_REQUIREMENT_.
Please transcribe the lines below exactly, and leave every image behind.

_Dataset entries_.
# # # # # # #

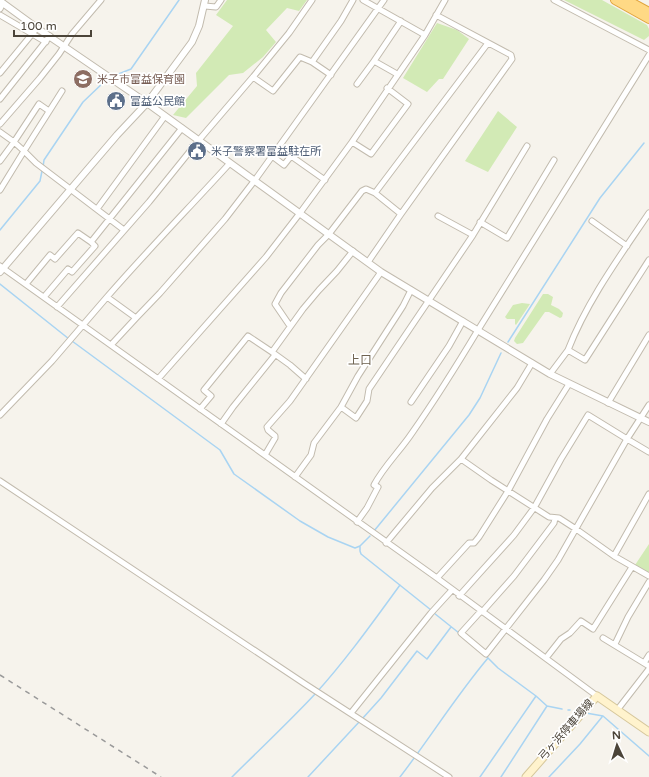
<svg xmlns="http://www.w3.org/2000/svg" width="649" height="777" viewBox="0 0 649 777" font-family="'Varela Round','Noto Sans JP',sans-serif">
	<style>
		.green { fill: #d2eab5 }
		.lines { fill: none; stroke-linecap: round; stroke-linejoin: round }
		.stream { stroke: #a9d4f2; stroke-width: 1.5 }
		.minor-casing { stroke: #c2bbae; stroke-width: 7 }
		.tertiary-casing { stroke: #c2bbae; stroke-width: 8 }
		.secondary-casing { stroke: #d6c79b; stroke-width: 9 }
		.trunk-casing { stroke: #e0a43c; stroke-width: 10 }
		.minor { stroke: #fff; stroke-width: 5 }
		.tertiary { stroke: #fff; stroke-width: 6 }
		.secondary { stroke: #fff3cd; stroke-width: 7 }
		.trunk { stroke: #ffd985; stroke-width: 8 }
		.rail { stroke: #9a9a9a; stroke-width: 1.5; stroke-dasharray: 5 5; stroke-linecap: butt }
		.labels { text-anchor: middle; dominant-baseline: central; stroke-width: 3.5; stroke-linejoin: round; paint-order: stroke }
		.education-label { font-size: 11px; fill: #785e54; stroke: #fff; text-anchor: start }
		.service-label { font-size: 11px; fill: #4e5e75; stroke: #fff; text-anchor: start }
		.street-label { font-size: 11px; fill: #4b4439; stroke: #fff }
		.neighbourhood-label { font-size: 12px; fill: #6e6250; stroke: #fff }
	</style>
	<rect width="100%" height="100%" fill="#f6f3ec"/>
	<path class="green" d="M227 0H307L299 11 287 8 266 30 276 42 263 57 243 73 229 75 186 118 173 115 197 86 196 73 233 26 216 15Z
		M564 0H602L647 25 649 29V36L644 40Z
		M437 23 457 30 469 39 443 79H439L427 92 403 78Z
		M498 111 517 127 488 172 465 161Z
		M543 294H548L553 297 551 305 559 309 563 313 562 317 560 318 549 312H545L523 343 517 344 514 341 515 338Z
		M522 303 530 304 516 325 515 324V319H507L505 317 513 305Z
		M649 544V573L635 565Z"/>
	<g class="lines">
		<path class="stream" d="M116 75 131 69 179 0
			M43 167 44 160 83 102 105 81
			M0 230 40 181 42 171
			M0 284 69 339
			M72 341 220 450 234 474 300 521 328 537 355 548 360 546 370 536
			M508 342 600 198 644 143
			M374 531 469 415 480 398 501 353
			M360 546V551L361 554 431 610
			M434 613 459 633
			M486 656 498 668 536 696 547 706 562 709
			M568 710H570
			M586 713 603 716 649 756
			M362 719 381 698 417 651 427 659 451 627
			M232 777C260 749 289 722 316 693 346 660 373 622 400 585
			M308 777 360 721
			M400 777C430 738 456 696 488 658
			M480 777 536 696
			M501 777 547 706
			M549 777 580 744 602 717"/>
		<defs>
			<path id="minor" d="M363 0 425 35
				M554 0 649 50
				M205 6 216 7 221 0
				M0 9 3 3
				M0 15 46 42
				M312 62 331 75
				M0 73 37 28
				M397 74 374 61 401 21
				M253 77 273 91 300 57 312 62 341 21 353 0
				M357 84 374 61
				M62 91 24 151 36 163 124 230
				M0 99 50 36
				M0 124 40 78 59 54 72 34 101 0
				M0 132 14 142 39 104 49 111
				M352 142 371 154 408 104 387 88
				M272 156 284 165 291 156 325 180
				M0 161 14 142 24 151 0 190
				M375 193 488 43
				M97 209 165 116
				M438 216 473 235
				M592 221 627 246
				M480 222 507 238 554 160
				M368 262 401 214 512 59 511 55 436 15
				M0 266 437 578 597 696
				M26 284 50 255 55 259 78 233 91 242 182 128
				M44 297 68 269 72 272 95 246 91 242
				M107 297C147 251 189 208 230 163
				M57 307 149 202 199 140 253 77 289 33 312 0
				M136 318 160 293 225 219 255 180 384 0
				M290 326 275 304 281 293 318 245 329 234 362 191 366 189 375 193 401 214
				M568 350C587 301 620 256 649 213
				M532 363 517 388 461 459 491 480 549 517 559 518 576 529 614 556 649 576
				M550 374 568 350 585 360 649 260
				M158 379 266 257 300 213 352 142 425 35 445 0
				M306 379 290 365 272 352 303 309 319 290 337 271 353 251
				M411 402 449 346 463 321
				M608 403 649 335
				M649 405 627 439 649 452
				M341 407 358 376 403 306 411 290
				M200 409 211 396 204 390 248 336 272 352
				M0 415 52 361 107 297 136 318 111 345
				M221 424 233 407 275 355
				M265 455 275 438V436L268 430 267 427 290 401 381 272
				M295 477 311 455 314 443 341 407 356 418 367 401 369 389 473 235 527 146
				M0 481 305 684 449 777
				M357 522 367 508 378 487 374 485C384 466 400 451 412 433 435 400 457 365 478 330L649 55
				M386 543 432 488 461 459
				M614 556 649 494
				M437 578 469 543H474L479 537 508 491 547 419 569 384
				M459 596 514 535 534 508 561 459 588 415 627 439 558 560 544 580 486 654 461 633 481 611
				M482 612 514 576 554 523 555 518
				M603 638 649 666
				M615 644 628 617 649 582
				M546 658 561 639 570 633 581 621 593 629 632 567
				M644 663 649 655
				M618 709 649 669
				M351 713 431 613 452 590"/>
			<path id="tertiary" d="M0 1 37 28 147 103 381 272 550 374 649 422
				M0 272 117 135 147 103 192 42 199 26 205 0"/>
			<path id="secondary" d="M526 777 597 696 649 732"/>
			<path id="trunk" d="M615 0 649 19
				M627 0 649 12"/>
		</defs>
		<use href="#minor" class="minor-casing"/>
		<use href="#tertiary" class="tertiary-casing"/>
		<use href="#secondary" class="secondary-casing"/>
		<use href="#trunk" class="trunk-casing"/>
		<use href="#minor" class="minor"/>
		<use href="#tertiary" class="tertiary"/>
		<use href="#secondary" class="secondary"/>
		<use href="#trunk" class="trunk"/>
		<path class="rail" d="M0 675 161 777"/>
	</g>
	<defs>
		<symbol id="school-disc" viewBox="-11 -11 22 22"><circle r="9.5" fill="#8d6e63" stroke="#fff"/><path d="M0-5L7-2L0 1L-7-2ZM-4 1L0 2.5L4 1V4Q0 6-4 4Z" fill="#fff"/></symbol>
		<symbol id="civic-disc" viewBox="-11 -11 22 22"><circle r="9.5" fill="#5c6f8a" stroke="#fff"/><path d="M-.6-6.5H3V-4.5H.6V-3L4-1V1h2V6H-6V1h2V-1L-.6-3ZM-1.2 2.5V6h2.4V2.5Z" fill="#fff"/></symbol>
	</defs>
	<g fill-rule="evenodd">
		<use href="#school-disc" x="72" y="68" width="22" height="22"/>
		<use href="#civic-disc" x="105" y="90" width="22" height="22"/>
		<use href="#civic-disc" x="186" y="140" width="22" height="22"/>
	</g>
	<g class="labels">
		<g class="education-label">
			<text x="97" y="79">米子市富益保育園</text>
		</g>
		<g class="service-label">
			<text x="130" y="101">富益公民館</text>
			<text x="211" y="151">米子警察署富益駐在所</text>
		</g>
		<g class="street-label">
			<text transform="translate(566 730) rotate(-49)">弓ヶ浜停車場線</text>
		</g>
		<g class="neighbourhood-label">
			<text x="360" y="360">上口</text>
		</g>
	</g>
	<g transform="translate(617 745) rotate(356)" stroke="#ffffff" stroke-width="3" paint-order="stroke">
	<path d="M0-3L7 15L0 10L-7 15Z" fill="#4b4439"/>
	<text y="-6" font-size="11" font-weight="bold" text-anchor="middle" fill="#4b4439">N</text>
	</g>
	<path d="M14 30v6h77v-6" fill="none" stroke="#4b4439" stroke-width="2"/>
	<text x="20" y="30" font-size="12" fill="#4b4439" stroke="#ffffff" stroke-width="3" paint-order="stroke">100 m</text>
</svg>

# # # # # # #

_TASK RESULT_.
<svg xmlns="http://www.w3.org/2000/svg" width="649" height="777" viewBox="0 0 649 777" font-family="'Varela Round','Noto Sans JP',sans-serif">
	<style>
		.green { fill: #d2eab5 }
		.lines { fill: none; stroke-linecap: round; stroke-linejoin: round }
		.stream { stroke: #a9d4f2; stroke-width: 1.5 }
		.minor-casing { stroke: #c2bbae; stroke-width: 7 }
		.tertiary-casing { stroke: #c2bbae; stroke-width: 8 }
		.secondary-casing { stroke: #d6c79b; stroke-width: 9 }
		.trunk-casing { stroke: #e0a43c; stroke-width: 10 }
		.minor { stroke: #fff; stroke-width: 5 }
		.tertiary { stroke: #fff; stroke-width: 6 }
		.secondary { stroke: #fff3cd; stroke-width: 7 }
		.trunk { stroke: #ffd985; stroke-width: 8 }
		.rail { stroke: #9a9a9a; stroke-width: 1.5; stroke-dasharray: 5 5; stroke-linecap: butt }
		.labels { text-anchor: middle; dominant-baseline: central; stroke-width: 3.5; stroke-linejoin: round; paint-order: stroke }
		.education-label { font-size: 11px; fill: #785e54; stroke: #fff; text-anchor: start }
		.service-label { font-size: 11px; fill: #4e5e75; stroke: #fff; text-anchor: start }
		.street-label { font-size: 11px; fill: #4b4439; stroke: #fff }
		.neighbourhood-label { font-size: 12px; fill: #6e6250; stroke: #fff }
	</style>
	<rect width="100%" height="100%" fill="#f6f3ec"/>
	<path class="green" d="M227 0H307L299 11 287 8 266 30 276 42 263 57 243 73 229 75 186 118 173 115 197 86 196 73 233 26 216 15Z
		M564 0H602L647 25 649 29V36L644 40Z
		M437 23 457 30 469 39 443 79H439L427 92 403 78Z
		M498 111 517 127 488 172 465 161Z
		M543 294H548L553 297 551 305 559 309 563 313 562 317 560 318 549 312H545L523 343 517 344 514 341 515 338Z
		M522 303 530 304 516 325 515 324V319H507L505 317 513 305Z
		M649 544V573L635 565Z"/>
	<g class="lines">
		<path class="stream" d="M116 75 131 69 179 0
			M43 167 44 160 83 102 105 81
			M0 230 40 181 42 171
			M0 284 69 339
			M72 341 220 450 234 474 300 521 328 537 355 548 360 546 370 536
			M508 342 600 198 644 143
			M374 531 469 415 480 398 501 353
			M360 546V551L361 554 431 610
			M434 613 459 633
			M486 656 498 668 536 696 547 706 562 709
			M568 710H570
			M586 713 603 716 649 756
			M362 719 381 698 417 651 427 659 451 627
			M232 777C260 749 289 722 316 693 346 660 373 622 400 585
			M308 777 360 721
			M400 777C430 738 456 696 488 658
			M480 777 536 696
			M501 777 547 706
			M549 777 580 744 602 717"/>
		<defs>
			<path id="minor" d="M363 0 425 35
				M554 0 649 50
				M205 6 216 7 221 0
				M0 9 3 3
				M0 15 46 42
				M312 62 331 75
				M0 73 37 28
				M397 74 374 61 401 21
				M253 77 273 91 300 57 312 62 341 21 353 0
				M357 84 374 61
				M62 91 24 151 36 163 124 230
				M0 99 50 36
				M0 124 40 78 59 54 72 34 101 0
				M0 132 14 142 39 104 49 111
				M352 142 371 154 408 104 387 88
				M272 156 284 165 291 156 325 180
				M0 161 14 142 24 151 0 190
				M375 193 488 43
				M97 209 165 116
				M438 216 473 235
				M592 221 627 246
				M480 222 507 238 554 160
				M368 262 401 214 512 59 511 55 436 15
				M0 266 437 578 597 696
				M26 284 50 255 55 259 78 233 91 242 182 128
				M44 297 68 269 72 272 95 246 91 242
				M107 297C147 251 189 208 230 163
				M57 307 149 202 199 140 253 77 289 33 312 0
				M136 318 160 293 225 219 255 180 384 0
				M290 326 275 304 281 293 318 245 329 234 362 191 366 189 375 193 401 214
				M568 350C587 301 620 256 649 213
				M532 363 517 388 461 459 491 480 549 517 559 518 576 529 614 556 649 576
				M550 374 568 350 585 360 649 260
				M158 379 266 257 300 213 352 142 425 35 445 0
				M306 379 290 365 272 352 303 309 319 290 337 271 353 251
				M411 402 449 346 463 321
				M608 403 649 335
				M649 405 627 439 649 452
				M341 407 358 376 403 306 411 290
				M200 409 211 396 204 390 248 336 272 352
				M0 415 52 361 107 297 136 318 111 345
				M221 424 233 407 275 355
				M265 455 275 438V436L268 430 267 427 290 401 381 272
				M295 477 311 455 314 443 341 407 356 418 367 401 369 389 473 235 527 146
				M0 481 305 684 449 777
				M357 522 367 508 378 487 374 485C384 466 400 451 412 433 435 400 457 365 478 330L649 55
				M386 543 432 488 461 459
				M614 556 649 494
				M437 578 469 543H474L479 537 508 491 547 419 569 384
				M459 596 514 535 534 508 561 459 588 415 627 439 558 560 544 580 486 654 461 633 481 611
				M482 612 514 576 554 523 555 518
				M603 638 649 666
				M615 644 628 617 649 582
				M546 658 561 639 570 633 581 621 593 629 632 567
				M644 663 649 655
				M618 709 649 669
				M351 713 431 613 452 590"/>
			<path id="tertiary" d="M0 1 37 28 147 103 381 272 550 374 649 422
				M0 272 117 135 147 103 192 42 199 26 205 0"/>
			<path id="secondary" d="M526 777 597 696 649 732"/>
			<path id="trunk" d="M615 0 649 19
				M627 0 649 12"/>
		</defs>
		<use href="#minor" class="minor-casing"/>
		<use href="#tertiary" class="tertiary-casing"/>
		<use href="#secondary" class="secondary-casing"/>
		<use href="#trunk" class="trunk-casing"/>
		<use href="#minor" class="minor"/>
		<use href="#tertiary" class="tertiary"/>
		<use href="#secondary" class="secondary"/>
		<use href="#trunk" class="trunk"/>
		<path class="rail" d="M0 675 161 777"/>
	</g>
	<defs>
		<symbol id="school-disc" viewBox="-11 -11 22 22"><circle r="9.5" fill="#8d6e63" stroke="#fff"/><path d="M0-5L7-2L0 1L-7-2ZM-4 1L0 2.5L4 1V4Q0 6-4 4Z" fill="#fff"/></symbol>
		<symbol id="civic-disc" viewBox="-11 -11 22 22"><circle r="9.5" fill="#5c6f8a" stroke="#fff"/><path d="M-.6-6.5H3V-4.5H.6V-3L4-1V1h2V6H-6V1h2V-1L-.6-3ZM-1.2 2.5V6h2.4V2.5Z" fill="#fff"/></symbol>
	</defs>
	<g fill-rule="evenodd">
		<use href="#school-disc" x="72" y="68" width="22" height="22"/>
		<use href="#civic-disc" x="105" y="90" width="22" height="22"/>
		<use href="#civic-disc" x="186" y="140" width="22" height="22"/>
	</g>
	<g class="labels">
		<g class="education-label">
			<text x="97" y="79">米子市富益保育園</text>
		</g>
		<g class="service-label">
			<text x="130" y="101">富益公民館</text>
			<text x="211" y="151">米子警察署富益駐在所</text>
		</g>
		<g class="street-label">
			<text transform="translate(566 730) rotate(-49)">弓ヶ浜停車場線</text>
		</g>
		<g class="neighbourhood-label">
			<text x="360" y="360">上口</text>
		</g>
	</g>
	<g transform="translate(617 745) rotate(356)" stroke="#ffffff" stroke-width="3" paint-order="stroke">
	<path d="M0-3L7 15L0 10L-7 15Z" fill="#4b4439"/>
	<text y="-6" font-size="11" font-weight="bold" text-anchor="middle" fill="#4b4439">N</text>
	</g>
	<path d="M14 30v6h77v-6" fill="none" stroke="#4b4439" stroke-width="2"/>
	<text x="20" y="30" font-size="12" fill="#4b4439" stroke="#ffffff" stroke-width="3" paint-order="stroke">100 m</text>
</svg>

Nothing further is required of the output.